Currency Conversions
Popular Comparisons
| USD | EUR | GBP | JPY | BRL | |
|---|---|---|---|---|---|
| Cup of coffee | 4.50 | 3.80 | 3.20 | 600 | 8 |
| Movie ticket | 15 | 12 | 13 | 1,800 | 30 |
| Monthly rent (1-bed) | 1,500 | 900 | 1,200 | 80,000 | 1,500 |
| Average new car | 48,000 | 30,000 | 28,000 | 3,500,000 | 120,000 |
| Median annual salary | 60,000 | 35,000 | 35,000 | 4,500,000 | 50,000 |
Currency
Currency conversion is the process of determining the equivalent value of one monetary unit in terms of another, based on the prevailing exchange rate between the two currencies. Exchange rates are determined in the foreign exchange market (Forex), the world's largest and most liquid financial market, with a daily trading volume exceeding $7.5 trillion USD as of 2022. Rates fluctuate continuously in response to macroeconomic indicators, central bank policy, geopolitical events, and market sentiment.
Two types of exchange rate systems govern how currencies relate to one another. Under a floating exchange rate system — used by the US Dollar, Euro, British Pound, and most major currencies — rates are determined by market supply and demand. Under a fixed or pegged exchange rate system, a government or central bank maintains a set exchange rate by intervening in currency markets. The Euro, introduced in 1999, represents a special case: a monetary union in which multiple sovereign nations share a single currency, eliminating exchange rate risk within the eurozone entirely.

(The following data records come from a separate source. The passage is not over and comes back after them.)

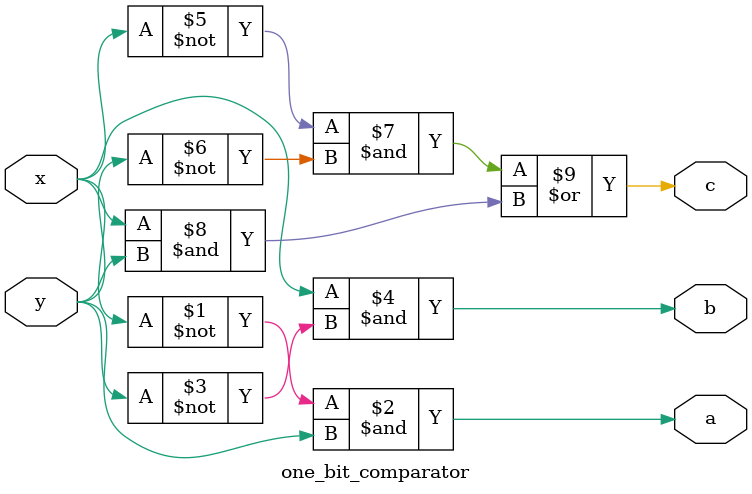
<source format=v>
module one_bit_comparator(a,b,c,x,y);
input x,y;
output a,b,c;

assign a= ~x&y;
assign b= x&~y;
assign c= (~x&~y)|(x&y);

endmodule


</source>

For students of economics, finance, and international business, understanding exchange rates is foundational. Key concepts include purchasing power parity (PPP) — the theory that in the long run, exchange rates should equalise the price of identical goods across countries — and the carry trade, in which investors borrow in low-interest currencies to invest in high-interest ones. The exchange rates used on this page are sourced from the European Central Bank and updated daily, providing a reliable reference for academic and practical use.